##### SECTION DU DOCUMENT #####
Vous avez choisi un titre ambigu
: "A l'ombre de moi-même". Vous m'inquiétez. Comment
faut-l'interpréter ? A l'ombre de votre image cinématographique
? Ou à l'inverse, à l'ombre de ce que vous êtes réellement
?
Ce sont des carnets de tournage, dans lesquels je raconte mon travail
de comédienne. En général, on me questionne sur mon
image, sur la représentation que je donne de moi-même, tandis
que là, j'évoque l'envers du décor, des choses dont
je ne parle pas facilement, parce que les journalistes s'intéressent
assez peu à la fabrication d'un film, et puis aussi parce que c'est
assez intime, et que je n'ai pas envie d'en parler. Le cinéma,
c'est la lumière. Là, j'explore une partie de l'ombre, je
reste derrière l'écran, je dévoile un peu de ce qui
se passe avant que soient branchés les projecteurs. D'instinct,
je suis assez portée sur l'autocritique, et c'est cela que je propose,
un regard, un jugement peut-être même, sur ce qui est plus
proche de moi. J'espère que cela ne sonne pas prétentieux.
Il n'y a pas eu d'autocensure
? Tous vos carnets sont là ?
Tous. Il n'y en a qu'un seul qu'on n'a pas gardé, sur la suggestion
de mon éditeur, c'est celui que j'ai tenu pendant un Festival de
Cannes. Il a jugé que c'était hors sujet. Je n'y parlais
pas de mon travail, mais des films que je voyais. C'était autre
chose. Je racontais des anecdotes liées aux projections, c'était
moins personnel.
Quand écriviez-vous ces
carnets ?
La plupart du temps, le soir, après le tournage. Ou le dimanche,
quand j'avais le cafard. Le premier date de 1968, il a été
écrit pendant le tournage de "Folies d'avril", un film
américain de Stuart Rosenberg. J'étais à Los Angeles.
Il correspond à un moment très difficile dans ma vie personnelle.
Une période de détresse. J'avais perdu ma sur, je
ne m'en étais pas remise, elle me hantait. En fait, je n'étais
pas là. J'avais tendance à fuir un peu dans l'oubli. Je
m'ennuyais à mourir. Je manquais de concentration. Je tournais
beaucoup pour m'étourdir, mais je ressentais une difficulté
à continuer à vivre.
Il y a six carnets, des courts,
des longs. Le suivant a été écrit pendant le tournage
de "Tristana", de Luis Buñuel, en 1969, puis vous sautez
en 1991, avec "Indochine", de Régis Wargnier. Comment
s'opère votre choix d'écrire, ou de ne pas écrire
?
Entre "Tristana" et "Peau d'âne", j'ai sombré.
##### EXTRAIT SOURCE #####
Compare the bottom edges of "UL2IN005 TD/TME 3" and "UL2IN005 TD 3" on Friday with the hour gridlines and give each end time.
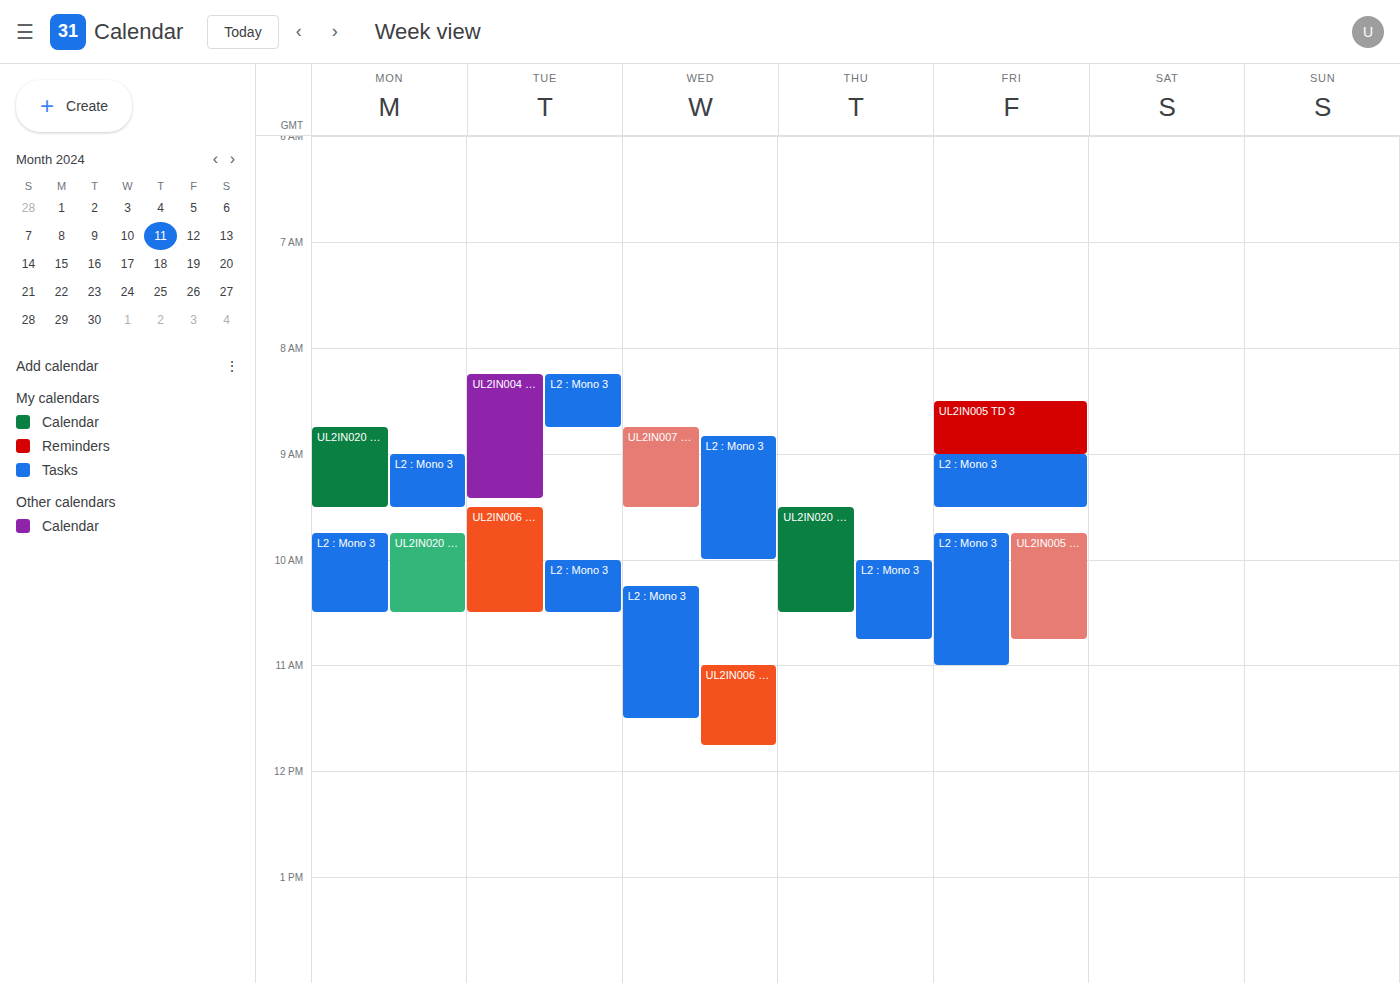
"UL2IN005 TD/TME 3": 10:45 AM, neither: three quarters of the way from the 10 AM line to the 11 AM line. "UL2IN005 TD 3": 9:00 AM, exactly on the 9 AM line.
#####
Actualisez le passage de l'entretien allant de "Ce sont des" à "sonne pas prétentieux." en remplaçant "lumière" par "clarté". Ces données forment un matériau distinct de l'entretien.

Ce sont des carnets de tournage, dans lesquels je raconte mon travail
de comédienne. En général, on me questionne sur mon
image, sur la représentation que je donne de moi-même, tandis
que là, j'évoque l'envers du décor, des choses dont
je ne parle pas facilement, parce que les journalistes s'intéressent
assez peu à la fabrication d'un film, et puis aussi parce que c'est
assez intime, et que je n'ai pas envie d'en parler. Le cinéma,
c'est la clarté. Là, j'explore une partie de l'ombre, je
reste derrière l'écran, je dévoile un peu de ce qui
se passe avant que soient branchés les projecteurs. D'instinct,
je suis assez portée sur l'autocritique, et c'est cela que je propose,
un regard, un jugement peut-être même, sur ce qui est plus
proche de moi. J'espère que cela ne sonne pas prétentieux.